-- What is required --
Please copy out all of the material below line for line, changing nothing, and leave the pictures out of your answer.

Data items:
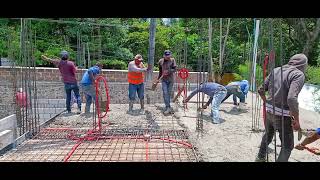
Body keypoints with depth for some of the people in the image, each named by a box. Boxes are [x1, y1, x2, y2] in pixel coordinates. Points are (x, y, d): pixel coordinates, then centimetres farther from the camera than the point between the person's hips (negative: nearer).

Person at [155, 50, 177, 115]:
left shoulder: (172, 60, -2)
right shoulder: (160, 61, 3)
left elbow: (175, 69, -6)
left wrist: (168, 71, -20)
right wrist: (158, 79, 13)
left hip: (171, 79, 0)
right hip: (164, 80, 1)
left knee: (169, 93, 6)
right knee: (165, 93, -10)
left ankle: (168, 107, 19)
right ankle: (168, 107, -9)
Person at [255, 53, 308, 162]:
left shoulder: (276, 70, 6)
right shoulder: (299, 74, -13)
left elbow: (261, 90, 8)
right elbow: (292, 99, -26)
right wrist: (296, 120, -15)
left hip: (268, 111, 7)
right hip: (282, 115, -7)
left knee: (268, 135, 30)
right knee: (287, 146, 13)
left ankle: (260, 158, 48)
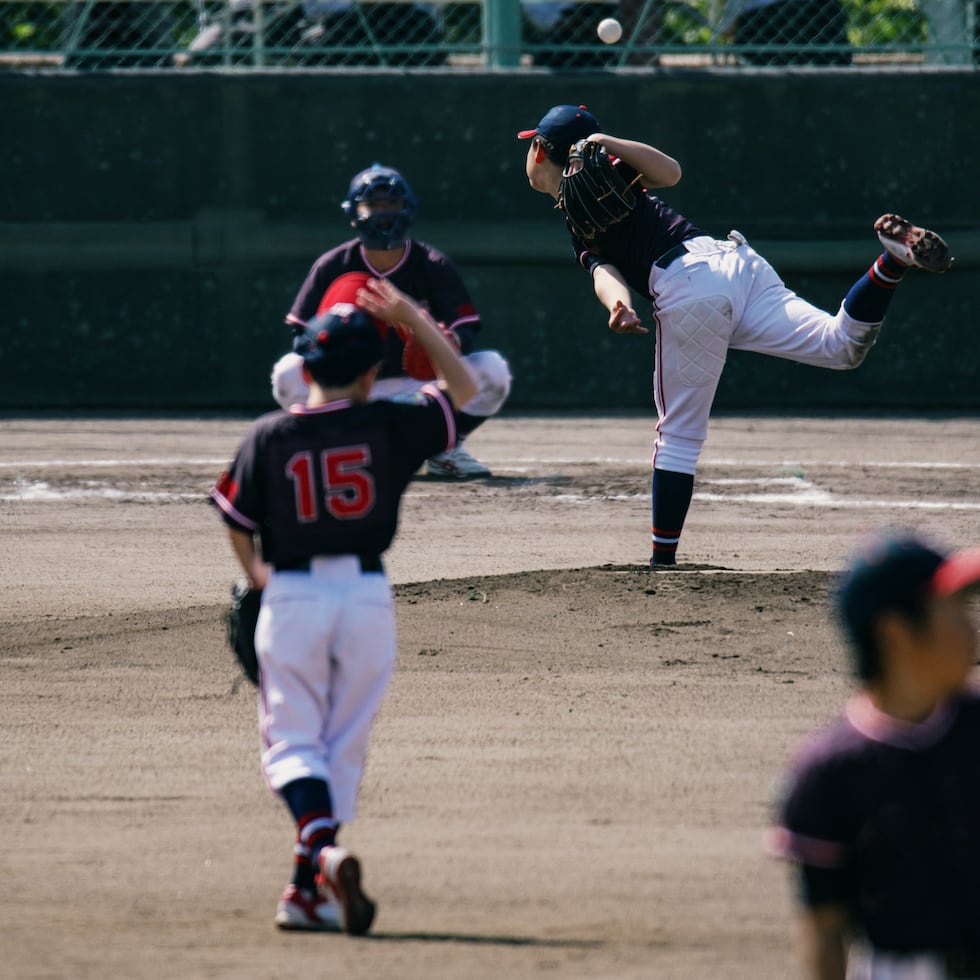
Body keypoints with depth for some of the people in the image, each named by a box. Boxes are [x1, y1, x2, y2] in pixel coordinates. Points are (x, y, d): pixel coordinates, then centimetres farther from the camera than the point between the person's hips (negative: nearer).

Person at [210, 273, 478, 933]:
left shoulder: (269, 436, -3)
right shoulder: (390, 426, -4)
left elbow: (237, 524, 7)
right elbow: (464, 387, 11)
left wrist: (254, 574, 28)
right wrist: (414, 320, 16)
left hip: (292, 598, -1)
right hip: (367, 595, 1)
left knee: (292, 741, 4)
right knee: (344, 744, 11)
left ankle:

-- Answer space --
Body keypoints with depth for some of the people in the image, each named by a box. Boxes are [x1, y1, x2, y2] in pixel coordinates. Points are (x, y, d): pixel coordinates, then centimetres farther from the camera than the point between the person's hips (negative: nearer).

Person at [155, 50, 177, 115]:
left shoulder: (172, 60, -2)
right shoulder: (160, 61, 3)
left elbow: (175, 69, -6)
left wrist: (168, 71, -20)
right wrist: (158, 79, 13)
left hip: (171, 79, 0)
right hip: (164, 80, 1)
left knee: (169, 93, 6)
right knee: (165, 93, -10)
left ankle: (168, 107, 19)
right ankle: (168, 107, -9)
Person at [255, 53, 308, 162]:
left shoulder: (276, 70, 6)
right shoulder: (299, 74, -13)
left elbow: (261, 90, 8)
right elbow: (292, 99, -26)
right wrist: (296, 120, -15)
left hip: (268, 111, 7)
right hip: (282, 115, -7)
left knee: (268, 135, 30)
right knee: (287, 146, 13)
left ankle: (260, 158, 48)
Body keypoints with depth for some of the people in the image, each named by a box. Boxes are [x1, y1, x2, y2] in pixel coordinates. Points are (x, y, d): pixel coordinates, then centimetres farther from the camera than the point between the person's hips (negative: nearer).

Person at [210, 273, 478, 933]:
left shoulder: (269, 436, -3)
right shoulder: (390, 426, -4)
left elbow: (237, 524, 7)
right elbow: (464, 387, 11)
left wrist: (254, 574, 28)
right wrist: (414, 320, 16)
left hip: (292, 598, -1)
right hip: (367, 595, 1)
left knee: (292, 741, 4)
right knee: (344, 744, 11)
left ankle:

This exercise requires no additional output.